Je viens de passer cinq jours à Trente et dans la province autonome du Trentin, à l'occasion d'une réunion d'écomusées italiens sur le thème "patrimoine culturel, communauté et développement local" (15-16 novembre). Cela m'a permis de visiter plusieurs écomusées et de rencontrer certains coordonnateurs, animateurs et responsables administratifs des écomusées du Trentin et d'autres régions d'Italie. Il faut reconnaître que le Trentin a été, depuis les années 2000 le principal soutien du remarquable réseau de coopération entre écomusées Italiens et européens appelé Mondi Locali et aussi de la publication des actes en anglais de la rencontre des écomusées en Chine (2005).
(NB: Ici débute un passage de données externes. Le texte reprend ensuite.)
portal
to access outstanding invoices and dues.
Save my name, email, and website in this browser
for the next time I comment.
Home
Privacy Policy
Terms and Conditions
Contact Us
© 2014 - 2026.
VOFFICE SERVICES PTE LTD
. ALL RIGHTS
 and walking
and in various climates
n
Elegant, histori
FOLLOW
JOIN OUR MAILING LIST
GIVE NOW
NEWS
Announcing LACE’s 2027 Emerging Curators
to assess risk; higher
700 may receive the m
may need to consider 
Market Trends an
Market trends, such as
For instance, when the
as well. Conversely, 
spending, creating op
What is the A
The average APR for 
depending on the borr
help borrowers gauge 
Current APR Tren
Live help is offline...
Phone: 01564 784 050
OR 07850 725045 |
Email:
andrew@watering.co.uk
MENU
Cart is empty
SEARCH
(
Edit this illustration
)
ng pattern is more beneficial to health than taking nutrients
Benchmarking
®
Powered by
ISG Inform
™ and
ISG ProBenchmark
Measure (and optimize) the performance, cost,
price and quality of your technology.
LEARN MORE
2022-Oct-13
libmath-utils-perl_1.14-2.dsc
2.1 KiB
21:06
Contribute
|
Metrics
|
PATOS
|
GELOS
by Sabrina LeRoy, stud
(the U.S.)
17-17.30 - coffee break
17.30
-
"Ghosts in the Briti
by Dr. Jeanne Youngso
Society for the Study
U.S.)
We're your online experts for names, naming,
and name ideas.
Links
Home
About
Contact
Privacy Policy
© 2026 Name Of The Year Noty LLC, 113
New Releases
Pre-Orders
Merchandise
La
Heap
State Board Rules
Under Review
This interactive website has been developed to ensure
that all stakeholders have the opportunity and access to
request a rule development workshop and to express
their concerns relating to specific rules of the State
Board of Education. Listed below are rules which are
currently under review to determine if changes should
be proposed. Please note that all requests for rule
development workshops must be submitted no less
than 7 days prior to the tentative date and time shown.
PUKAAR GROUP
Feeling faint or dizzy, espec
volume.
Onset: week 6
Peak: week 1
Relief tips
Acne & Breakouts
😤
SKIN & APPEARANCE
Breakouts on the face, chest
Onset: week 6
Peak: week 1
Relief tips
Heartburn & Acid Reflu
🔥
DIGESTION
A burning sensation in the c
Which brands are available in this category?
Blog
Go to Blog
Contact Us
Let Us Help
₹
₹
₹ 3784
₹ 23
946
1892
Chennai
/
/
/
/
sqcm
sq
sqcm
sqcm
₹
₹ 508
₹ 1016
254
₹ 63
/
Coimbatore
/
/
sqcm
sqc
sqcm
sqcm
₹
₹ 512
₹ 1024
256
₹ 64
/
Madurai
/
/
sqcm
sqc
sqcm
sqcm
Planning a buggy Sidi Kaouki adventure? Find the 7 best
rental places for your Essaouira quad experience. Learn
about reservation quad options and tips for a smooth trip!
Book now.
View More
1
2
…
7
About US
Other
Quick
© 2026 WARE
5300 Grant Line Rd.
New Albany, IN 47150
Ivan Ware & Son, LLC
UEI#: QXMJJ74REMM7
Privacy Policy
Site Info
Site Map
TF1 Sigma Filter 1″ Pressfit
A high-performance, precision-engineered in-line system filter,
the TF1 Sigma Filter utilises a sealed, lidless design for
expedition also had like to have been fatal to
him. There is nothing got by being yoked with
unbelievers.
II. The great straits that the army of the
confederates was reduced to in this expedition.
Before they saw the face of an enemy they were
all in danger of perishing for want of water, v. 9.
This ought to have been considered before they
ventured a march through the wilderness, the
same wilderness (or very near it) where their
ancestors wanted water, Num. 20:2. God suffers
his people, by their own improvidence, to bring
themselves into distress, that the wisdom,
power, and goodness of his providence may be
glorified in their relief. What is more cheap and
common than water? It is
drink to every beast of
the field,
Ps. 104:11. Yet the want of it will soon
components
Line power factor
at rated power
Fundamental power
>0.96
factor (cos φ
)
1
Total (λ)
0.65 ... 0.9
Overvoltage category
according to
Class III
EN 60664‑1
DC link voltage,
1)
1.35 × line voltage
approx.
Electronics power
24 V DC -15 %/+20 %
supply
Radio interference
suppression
Plusieurs choses m'ont frappé:

- la rencontre était organisée avec "l'Ecole de la communauté" un groupement de personnalités du Trentin liées notamment au mouvement coopératif économique et social, qui s'est créé pour provoquer des réflexions sur des sujets de l'actualité la plus vitale de notre époque. J'ai seulement regretté qu'il n'y ait pas eu plus d'interventions de la part des coopérateurs, car je crois effectivement que les écomusées ont beaucoup à partager avec eux.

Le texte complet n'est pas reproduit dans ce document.